In 2006, Greenpeace UK filed legal proceedings against the British government for deciding to support nuclear power without full public consultation as had been promised three years earlier. The High Court ruled in favour of Greenpeace and held that the UK government's decision to support a programme of new nuclear power plants was unlawful. Mr. Justice Sullivan stated that "something has gone clearly and radically wrong" with the process. The UK government was now required to carry out a genuine public consultation - one that comprehensively addresses issues relating to building new nuclear reactors. On the other side of the Atlantic, Greenpeace USA was a co-plaintiff in a suit challenging the Environmental Protection Agency's refusal to regulate greenhouse gas emissions from new motor vehicles. In a groundbreaking decision the Supreme Court held that the EPA does have the statutory authority to regulate such emissions.

Greenpeace also provides others with means to support legal action to protect the planet. For example, in 2009, Greenpeace International and Greenpeace Czech Republic informed the Federated States of Micronesia (FSM) and a few other countries most vulnerable to the impacts of climate change that the Czech Ministry of the Environment had failed to notify potentially affected states, as required by the domestic environmental impact assessment law, about the expansion and life-extension of a coal-fired power plant. FSM requested a transboundary environmental impact assessment of the project. While transboundary EIAs are common between neighbouring states, as far as Greenpeace and our ally, Environmental Law Service (now Frank Bold, Czech Republic-based legal NGO) know, this was the first time that a State significantly threatened by climate change and far removed from the source of emissions had used the transboundary process in an attempt to ensure its climate and human rights concerns are taken into consideration in the decision-making process.

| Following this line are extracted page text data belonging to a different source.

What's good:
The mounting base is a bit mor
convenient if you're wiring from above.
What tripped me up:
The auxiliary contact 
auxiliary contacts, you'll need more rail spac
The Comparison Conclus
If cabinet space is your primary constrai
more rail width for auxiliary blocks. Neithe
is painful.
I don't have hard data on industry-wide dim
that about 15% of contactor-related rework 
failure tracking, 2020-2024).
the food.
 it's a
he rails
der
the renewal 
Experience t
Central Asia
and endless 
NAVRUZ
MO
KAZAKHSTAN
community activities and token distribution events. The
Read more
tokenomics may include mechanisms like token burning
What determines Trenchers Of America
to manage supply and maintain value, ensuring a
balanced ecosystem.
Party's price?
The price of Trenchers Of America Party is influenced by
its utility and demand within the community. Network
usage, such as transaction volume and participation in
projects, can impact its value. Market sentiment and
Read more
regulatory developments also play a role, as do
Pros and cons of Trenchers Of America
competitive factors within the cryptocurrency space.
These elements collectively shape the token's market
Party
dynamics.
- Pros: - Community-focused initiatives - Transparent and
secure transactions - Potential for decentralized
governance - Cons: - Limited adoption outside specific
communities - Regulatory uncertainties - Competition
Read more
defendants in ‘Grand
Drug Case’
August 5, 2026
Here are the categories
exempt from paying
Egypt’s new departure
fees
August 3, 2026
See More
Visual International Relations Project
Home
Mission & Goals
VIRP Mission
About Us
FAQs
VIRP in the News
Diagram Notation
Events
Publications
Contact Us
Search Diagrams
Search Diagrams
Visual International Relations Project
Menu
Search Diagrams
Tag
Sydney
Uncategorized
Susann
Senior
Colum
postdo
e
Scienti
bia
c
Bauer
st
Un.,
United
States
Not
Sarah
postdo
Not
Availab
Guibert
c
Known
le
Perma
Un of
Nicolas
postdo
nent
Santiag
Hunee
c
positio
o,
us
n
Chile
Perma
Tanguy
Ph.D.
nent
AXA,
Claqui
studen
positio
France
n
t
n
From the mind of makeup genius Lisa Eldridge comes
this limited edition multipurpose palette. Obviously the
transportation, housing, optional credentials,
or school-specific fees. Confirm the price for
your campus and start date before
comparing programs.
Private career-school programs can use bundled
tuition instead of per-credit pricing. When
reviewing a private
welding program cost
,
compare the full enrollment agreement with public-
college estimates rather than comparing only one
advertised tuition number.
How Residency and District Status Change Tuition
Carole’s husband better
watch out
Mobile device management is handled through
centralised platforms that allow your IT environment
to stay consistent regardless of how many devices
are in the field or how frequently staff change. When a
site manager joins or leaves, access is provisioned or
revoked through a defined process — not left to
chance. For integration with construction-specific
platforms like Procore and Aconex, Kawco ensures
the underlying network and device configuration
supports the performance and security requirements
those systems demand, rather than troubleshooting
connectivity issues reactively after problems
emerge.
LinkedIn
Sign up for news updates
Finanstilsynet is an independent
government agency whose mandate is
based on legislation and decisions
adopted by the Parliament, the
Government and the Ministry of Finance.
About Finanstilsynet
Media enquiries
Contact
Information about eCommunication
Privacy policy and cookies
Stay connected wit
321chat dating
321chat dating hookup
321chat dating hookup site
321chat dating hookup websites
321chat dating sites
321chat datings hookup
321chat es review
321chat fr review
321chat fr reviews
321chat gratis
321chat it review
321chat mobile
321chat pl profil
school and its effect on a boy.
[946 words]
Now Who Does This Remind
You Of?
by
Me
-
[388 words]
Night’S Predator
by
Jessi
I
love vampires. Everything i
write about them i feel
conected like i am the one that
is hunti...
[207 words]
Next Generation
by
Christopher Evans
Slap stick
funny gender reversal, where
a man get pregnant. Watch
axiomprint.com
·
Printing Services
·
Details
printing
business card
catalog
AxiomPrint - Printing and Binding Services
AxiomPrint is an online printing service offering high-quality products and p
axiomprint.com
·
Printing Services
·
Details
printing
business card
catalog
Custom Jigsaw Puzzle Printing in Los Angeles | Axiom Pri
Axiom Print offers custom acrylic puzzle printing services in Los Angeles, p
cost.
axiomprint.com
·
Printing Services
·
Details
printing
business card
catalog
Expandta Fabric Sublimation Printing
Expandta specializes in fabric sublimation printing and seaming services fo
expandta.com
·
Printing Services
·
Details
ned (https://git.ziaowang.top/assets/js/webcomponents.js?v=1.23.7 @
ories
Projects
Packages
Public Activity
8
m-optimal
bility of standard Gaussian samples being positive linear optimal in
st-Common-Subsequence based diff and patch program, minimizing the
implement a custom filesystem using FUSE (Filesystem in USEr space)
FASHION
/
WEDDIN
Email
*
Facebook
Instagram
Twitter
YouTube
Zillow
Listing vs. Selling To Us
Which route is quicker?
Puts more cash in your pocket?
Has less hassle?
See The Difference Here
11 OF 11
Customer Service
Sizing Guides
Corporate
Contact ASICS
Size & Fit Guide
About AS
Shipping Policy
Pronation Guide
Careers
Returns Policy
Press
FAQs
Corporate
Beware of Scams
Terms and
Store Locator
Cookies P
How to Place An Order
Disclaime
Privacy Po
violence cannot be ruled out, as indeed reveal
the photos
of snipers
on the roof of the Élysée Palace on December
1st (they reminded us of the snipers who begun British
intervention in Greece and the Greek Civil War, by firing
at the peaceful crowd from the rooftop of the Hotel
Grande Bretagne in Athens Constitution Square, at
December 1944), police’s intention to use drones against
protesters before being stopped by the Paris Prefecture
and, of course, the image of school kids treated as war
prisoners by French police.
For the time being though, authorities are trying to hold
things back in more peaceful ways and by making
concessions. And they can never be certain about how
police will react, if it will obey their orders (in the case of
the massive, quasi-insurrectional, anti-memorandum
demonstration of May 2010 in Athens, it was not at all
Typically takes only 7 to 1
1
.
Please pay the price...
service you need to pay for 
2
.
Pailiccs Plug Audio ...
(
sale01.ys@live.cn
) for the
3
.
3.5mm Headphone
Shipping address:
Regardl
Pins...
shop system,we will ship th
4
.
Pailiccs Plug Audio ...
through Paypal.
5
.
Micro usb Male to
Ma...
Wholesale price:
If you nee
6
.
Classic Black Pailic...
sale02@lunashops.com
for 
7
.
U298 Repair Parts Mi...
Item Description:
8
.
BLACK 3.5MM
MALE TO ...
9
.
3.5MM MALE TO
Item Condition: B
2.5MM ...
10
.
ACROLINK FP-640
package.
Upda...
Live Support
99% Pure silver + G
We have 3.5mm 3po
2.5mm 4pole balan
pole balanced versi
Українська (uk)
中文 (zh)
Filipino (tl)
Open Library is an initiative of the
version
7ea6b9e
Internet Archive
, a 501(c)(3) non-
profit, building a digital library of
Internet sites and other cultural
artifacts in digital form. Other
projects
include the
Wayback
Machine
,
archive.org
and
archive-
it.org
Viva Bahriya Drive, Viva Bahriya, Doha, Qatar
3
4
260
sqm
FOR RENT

International Environmental Law

Greenpeace is actively involved in lobbying for effective international environmental law to address global problems and has achieved significant successes, such as the involvement in the adoption of the UN agreement banning large-scale driftnets on the high seas and the Biosafety Protocol to the Convention on Biological Diversity, which controls the international trade in genetically modified organisms. Greenpeace also holds formal observer status at many international meetings where the fate of the planet is decided: the Convention on the International Trade in Endangered Species of Wild Fauna and Flora, the Commission for the Conservation of Antarctic Marine Living Resources, the International Whaling Commission, the United Nations Framework Convention on Climate Change and the Food and Agriculture Organisation of the United Nations, among others.